Has it really been almost a week without a blogpost? You know what that means: I’m out of the running for the Bloggy McBlog Award for Most Pathologically Prolific Self-Expression Despite Deadlines and Actual Work. Drat.
But this page inspired me. It’s an essay by Richard Dawkins to his 10-year-old daughter.
The way scientists use evidence to learn about the world is much cleverer and more complicated than I can say in a short letter. But now I want to move on from evidence, which is a good reason for believing something , and warn you against three bad reasons for believing anything. They are called “tradition,” “authority,” and “revelation.”
I like that he’s mentioned ‘revelation’ specifically. Let’s skip to that.
If you had asked the pope in 1950 how he knew that Mary’s body disappeared into Heaven, he would probably have said that it had been “revealed” to him. He shut himself in his room and prayed for guidance. He thought and thought, all by himself, and he became more and more sure inside himself. When religious people just have a feeling inside themselves that something must be true, even though there is no evidence that it is true, they call their feeling “revelation.”
That description is not a straw man. It is part and parcel of what Latter-day Saints expect to get out of the religious experience, and it is a key reason for believing people to hold the beliefs they do. It’s also the hardest to counter.

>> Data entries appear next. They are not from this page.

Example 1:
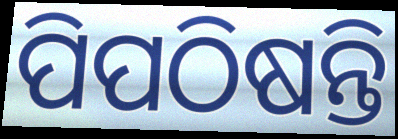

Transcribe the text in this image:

ପିପଠିଷନ୍ତି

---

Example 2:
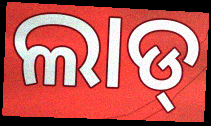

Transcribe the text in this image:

ଲାଡ୍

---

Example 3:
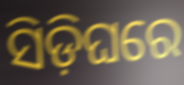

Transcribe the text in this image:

ସିଡ଼ିଘରେ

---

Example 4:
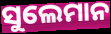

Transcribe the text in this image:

ସୁଲେମାନ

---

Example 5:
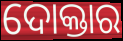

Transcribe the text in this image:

ଦୋକ୍ତାର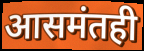
आसमंतही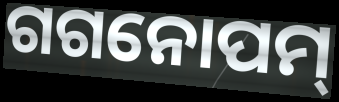
ଗଗନୋପମ୍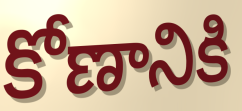
కోణానికి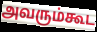
அவரும்கூட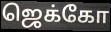
ஜெக்கோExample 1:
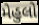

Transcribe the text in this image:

મેહુલો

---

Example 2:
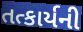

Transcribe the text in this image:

તત્કાર્યની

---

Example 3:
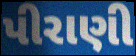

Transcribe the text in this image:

પીરાણી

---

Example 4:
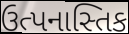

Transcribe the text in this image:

ઉત્પનાસ્તિક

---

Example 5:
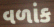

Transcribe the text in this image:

વળાંક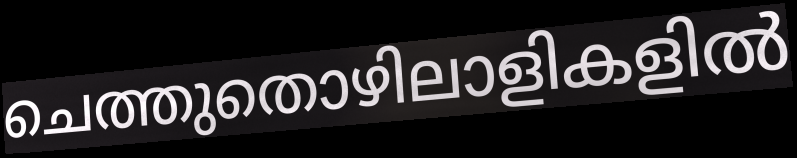
ചെത്തുതൊഴിലാളികളിൽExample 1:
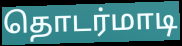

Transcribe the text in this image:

தொடர்மாடி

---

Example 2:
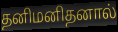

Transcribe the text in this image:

தனிமனிதனால்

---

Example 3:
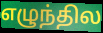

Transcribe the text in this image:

எழுந்தில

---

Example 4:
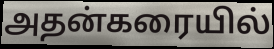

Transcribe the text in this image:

அதன்கரையில்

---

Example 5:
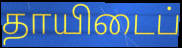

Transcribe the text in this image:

தாயிடைப்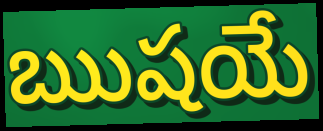
ఋషయే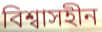
বিশ্বাসহীনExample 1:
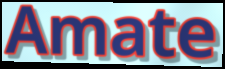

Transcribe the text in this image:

Amate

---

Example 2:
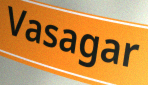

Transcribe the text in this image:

Vasagar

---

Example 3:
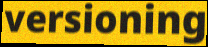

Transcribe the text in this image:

versioning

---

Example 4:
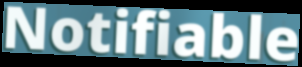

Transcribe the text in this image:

Notifiable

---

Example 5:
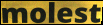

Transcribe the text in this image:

molestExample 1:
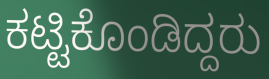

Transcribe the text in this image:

ಕಟ್ಟಿಕೊಂಡಿದ್ದರು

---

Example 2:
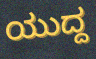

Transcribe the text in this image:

ಯುದ್ದ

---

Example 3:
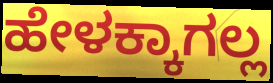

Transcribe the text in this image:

ಹೇಳಕ್ಕಾಗಲ್ಲ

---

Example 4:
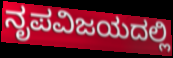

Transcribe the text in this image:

ನೃಪವಿಜಯದಲ್ಲಿ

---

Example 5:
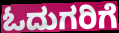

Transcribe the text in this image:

People have a natural tendency to believe their own experiences, and it’s very difficult to disbelieve your experience when it runs counter to fact. This tendency kept me believing in counterfactual things for absolutely years.

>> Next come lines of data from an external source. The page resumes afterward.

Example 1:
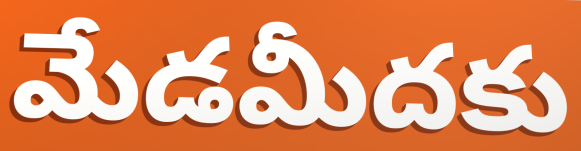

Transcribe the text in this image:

మేడమీదకు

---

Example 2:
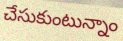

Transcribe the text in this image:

చేసుకుంటున్నాం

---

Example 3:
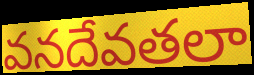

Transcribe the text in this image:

వనదేవతలా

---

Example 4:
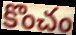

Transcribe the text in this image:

కొంచం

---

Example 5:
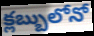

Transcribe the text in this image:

క్లబ్బులోనో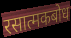
रसात्मकबोधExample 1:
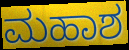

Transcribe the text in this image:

ಮಹಾಶ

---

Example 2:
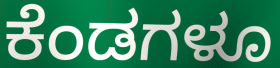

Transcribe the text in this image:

ಕೆಂಡಗಳೂ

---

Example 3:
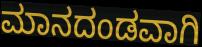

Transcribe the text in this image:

ಮಾನದಂಡವಾಗಿ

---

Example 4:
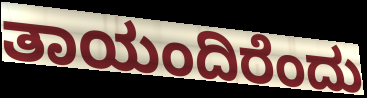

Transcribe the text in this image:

ತಾಯಂದಿರೆಂದು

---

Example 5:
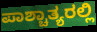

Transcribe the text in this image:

ಪಾಶ್ಚಾತ್ಯರಲ್ಲಿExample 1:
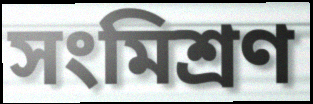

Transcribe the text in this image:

সংমিশ্রণ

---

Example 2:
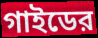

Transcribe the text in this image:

গাইডের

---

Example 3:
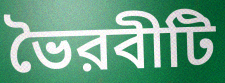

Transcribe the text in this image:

ভৈরবীটি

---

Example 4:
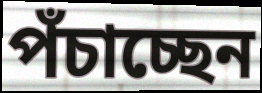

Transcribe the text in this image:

পঁচাচ্ছেন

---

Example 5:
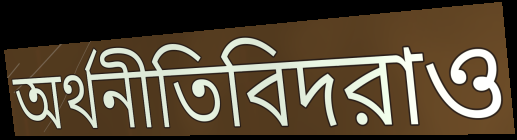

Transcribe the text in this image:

অর্থনীতিবিদরাও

The essay is everything I wanted to say to my kids about evidence (and some things I already have).
20 October 2006 at 5:22 pm
http://www.youtube.com/watch?v=XnJAozfBq7w&eurl=
Here is a link that shows why sometimes beleif in even a seemingly innocent thing like say blue faeries or a candy mountain.
20 October 2006 at 5:23 pm
…can be a bad idea.
21 October 2006 at 12:27 am
That’s it! I’m relinquising my crazy nut-job beliefs before somebody steals my kidneys! ;P
21 October 2006 at 1:33 pm
You can’t be too careful with that kind of thing. I heard that it happened to some guy once.
22 October 2006 at 11:20 pm
What a great find, Dan – thanks for that!